* The input *
○ ○ ○

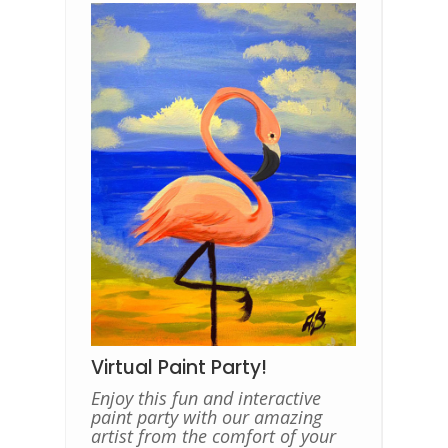
Virtual Paint Party!
Enjoy this fun and interactive
paint party with our amazing
artist from the comfort of your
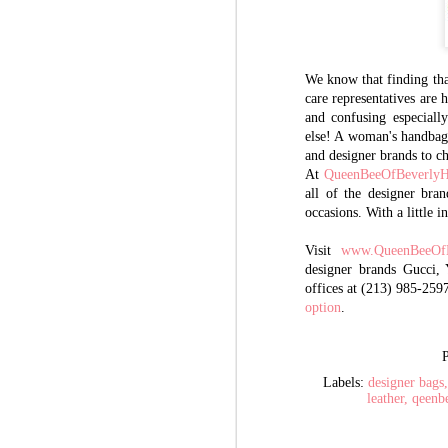
We know that finding that
care representatives are
and confusing especiall
else! A woman's handbag 
and designer brands to c
At
QueenBeeOfBeverlyH
all of the designer bran
occasions. With a little 
Visit
www.QueenBeeOfB
designer brands Gucci,
offices at (213) 985-259
option
.
Labels:
designer bags
leather
qeenb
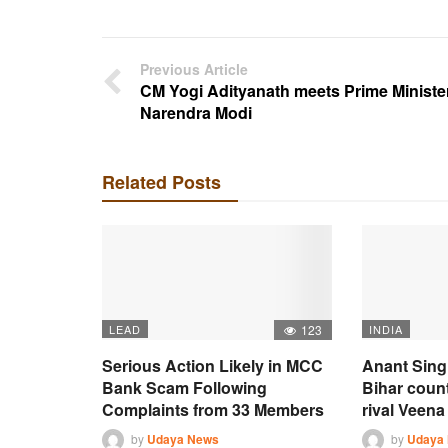
Previous Article
CM Yogi Adityanath meets Prime Ministe
Narendra Modi
Related Posts
LEAD
123
INDIA
Serious Action Likely in MCC
Anant Sing
Bank Scam Following
Bihar coun
Complaints from 33 Members
rival Veena 
by
Udaya News
by
Udaya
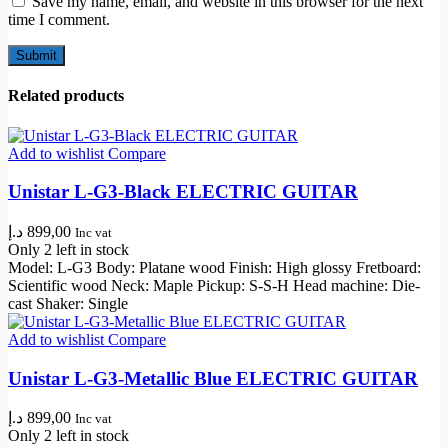
Save my name, email, and website in this browser for the next
time I comment.
Related products
Add to wishlist
Compare
Unistar L-G3-Black ELECTRIC GUITAR
د.إ
899,00
Inc vat
Only 2 left in stock
Model: L-G3 Body: Platane wood Finish: High glossy Fretboard:
Scientific wood Neck: Maple Pickup: S-S-H Head machine: Die-
cast Shaker: Single
Add to wishlist
Compare
Unistar L-G3-Metallic Blue ELECTRIC GUITAR
د.إ
899,00
Inc vat
Only 2 left in stock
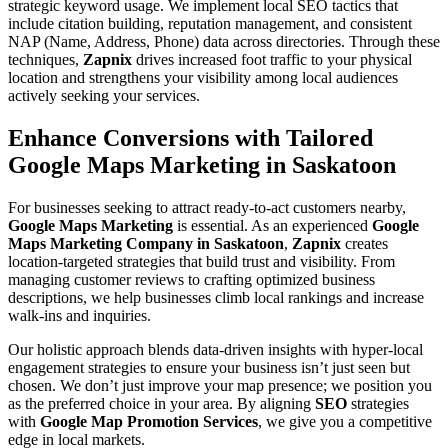
strategic keyword usage. We implement local SEO tactics that
include citation building, reputation management, and consistent
NAP (Name, Address, Phone) data across directories. Through these
techniques,
Zapnix
drives increased foot traffic to your physical
location and strengthens your visibility among local audiences
actively seeking your services.
Enhance Conversions with Tailored
Google Maps Marketing in Saskatoon
For businesses seeking to attract ready-to-act customers nearby,
Google Maps Marketing
is essential. As an experienced
Google
Maps Marketing Company in Saskatoon
,
Zapnix
creates
location-targeted strategies that build trust and visibility. From
managing customer reviews to crafting optimized business
descriptions, we help businesses climb local rankings and increase
walk-ins and inquiries.
Our holistic approach blends data-driven insights with hyper-local
engagement strategies to ensure your business isn’t just seen but
chosen. We don’t just improve your map presence; we position you
as the preferred choice in your area. By aligning
SEO
strategies
with
Google Map Promotion Services
, we give you a competitive
edge in local markets.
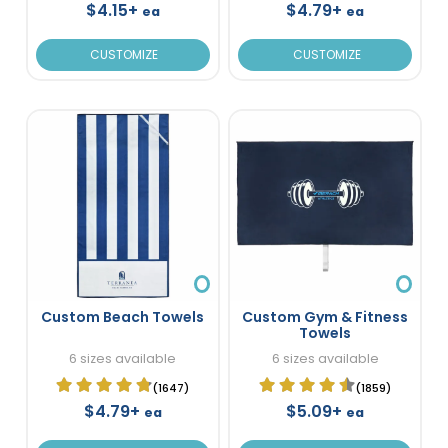
$4.15+
$4.79+
ea
ea
CUSTOMIZE
CUSTOMIZE
Custom Beach Towels
Custom Gym & Fitness
Towels
6 sizes available
6 sizes available
(1647)
(1859)
$4.79+
$5.09+
ea
ea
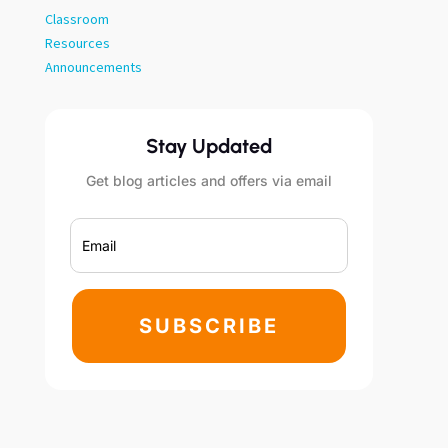
Classroom
Resources
Announcements
Stay Updated
Get blog articles and offers via email
SUBSCRIBE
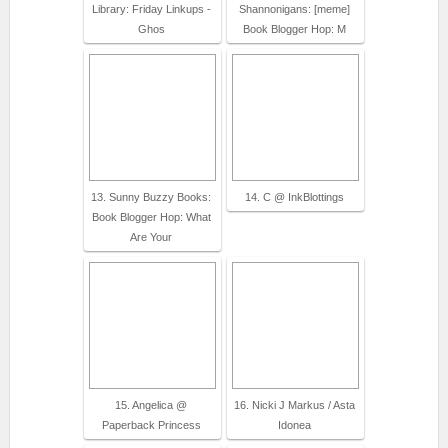
Library: Friday Linkups -
Shannonigans: [meme]
Ghos
Book Blogger Hop: M
13. Sunny Buzzy Books:
14. C @ InkBlottings
Book Blogger Hop: What
Are Your
15. Angelica @
16. Nicki J Markus / Asta
Paperback Princess
Idonea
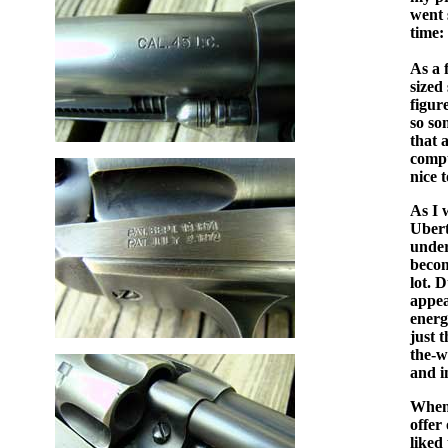
went 
time:
As a 
sized
figur
so so
that 
compu
nice 
As I 
Ubert
under
becom
lot. 
appea
energ
just 
the-w
and i
When 
offer
liked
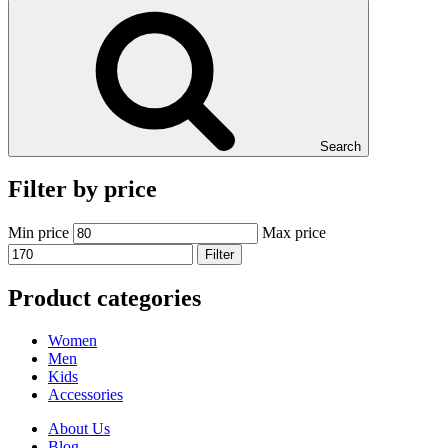
Search
Filter by price
Min price
Max price
Filter
Product categories
Women
Men
Kids
Accessories
About Us
Blog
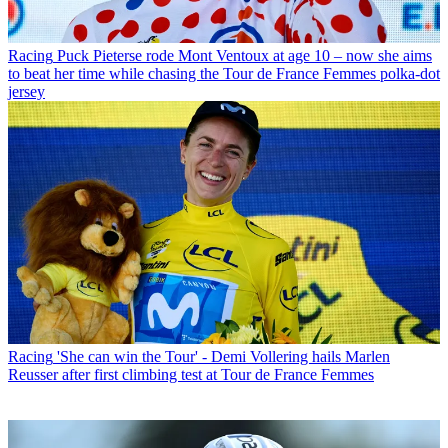
Racing
Puck Pieterse rode Mont Ventoux at age 10 – now she aims
to beat her time while chasing the Tour de France Femmes polka-dot
jersey
Racing
'She can win the Tour' - Demi Vollering hails Marlen
Reusser after first climbing test at Tour de France Femmes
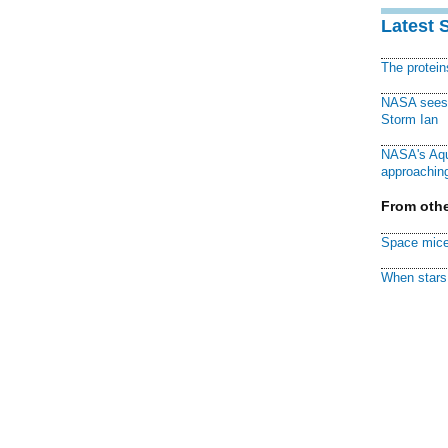
Latest 
The protei
NASA sees f
Storm Ian
NASA's Aqu
approaching
From othe
Space mice
When stars 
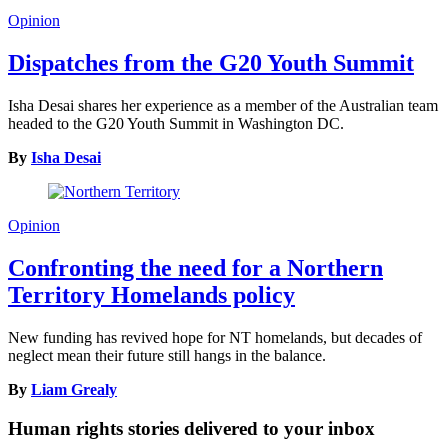
Opinion
Dispatches from the G20 Youth Summit
Isha Desai shares her experience as a member of the Australian team
headed to the G20 Youth Summit in Washington DC.
By
Isha Desai
Opinion
Confronting the need for a Northern
Territory Homelands policy
New funding has revived hope for NT homelands, but decades of
neglect mean their future still hangs in the balance.
By
Liam Grealy
Human rights stories delivered to your inbox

○ ○ ○

* Exercise instructions *
Recast everything from the first of the lines above down through the line containing "artist from the comfort of your" as a JSON list of strings, one per line, with blank lines and pictures left out.

* Solution *
[
  "Virtual Paint Party!",
  "Enjoy this fun and interactive",
  "paint party with our amazing",
  "artist from the comfort of your"
]